Gerade die Frühgeschichtsforschung krankt an der mangelnden Kreativität und dem Realitätsverlust der Forscher. Wenn die Wissenschaft so weiterarbeitet, dann werden in tausend Jahren irgendwelche Ausgräber behaupten, Agip-Tankstellen seien Tier-Heiligtümer gewesen. Da sei die Göttin vor! Seltenheitswert haben bei Ethnologen und Frühgeschichtsforschern jedenfalls immer noch die Eigenschaften Sensibilität und Selbstkritik, wie sie die Herausgeber eines Katalogs über die Frühgeschichte amerikanischer Ureinwohner an den Tag legten. Sie druckten als Leitmotiv die Anekdote einer Begegnung eines Anthropologen mit einer Töpferin ab: Der Anthropologe Kenneth Chapman besuchte in den dreißiger Jahren die Töpferin María Martínez in San Ildefonso Pueblo.

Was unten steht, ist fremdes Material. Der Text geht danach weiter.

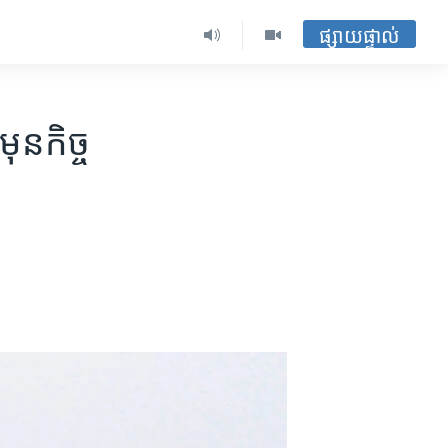
ផ្សាយផ្ទាល់
ុន​កិច្ច​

Chapman fragte sie, wann sie geboren sei, worauf sie antwortete: „I am here.“

Erwähnte Literatur: H. Müller- Beck, Die Anfänge der Kunst, Theiss-Verlag. — Idole. Frühe Götterbilder und Opfergaben,Verlag Philipp von Zabern. — James Mellaart, Catal Hüyük, Lübbe-Verlag. — I am here. 2000 Years of southwest indian Arts and Culture, Museum of New Mexico Press. — 5 Millionen Jahre menschliches Abenteuer, Palais des Beaux Arts, Brüssel. — Lepenski Vir (Ausstellungkatalog), Verlag Philipp von Zabern. — Goddess, Adele Getty, Thames and Hudson Verlag, London. — The Language of the Goddess, Marija Gimbutas, Harper San Francisco-Verlag. — Sehr lesenswert: Carola Meier- Seethaler, Ursprünge und Befreiungen. Eine dissidente Kulturtheorie, Arche-Verlag. — Marie König, Am Anfang der Kultur, Ullstein-Verlag. — Cillie Rentmeister, Frauenwelten — Männerwelten, Leske und Budrich-Verlag.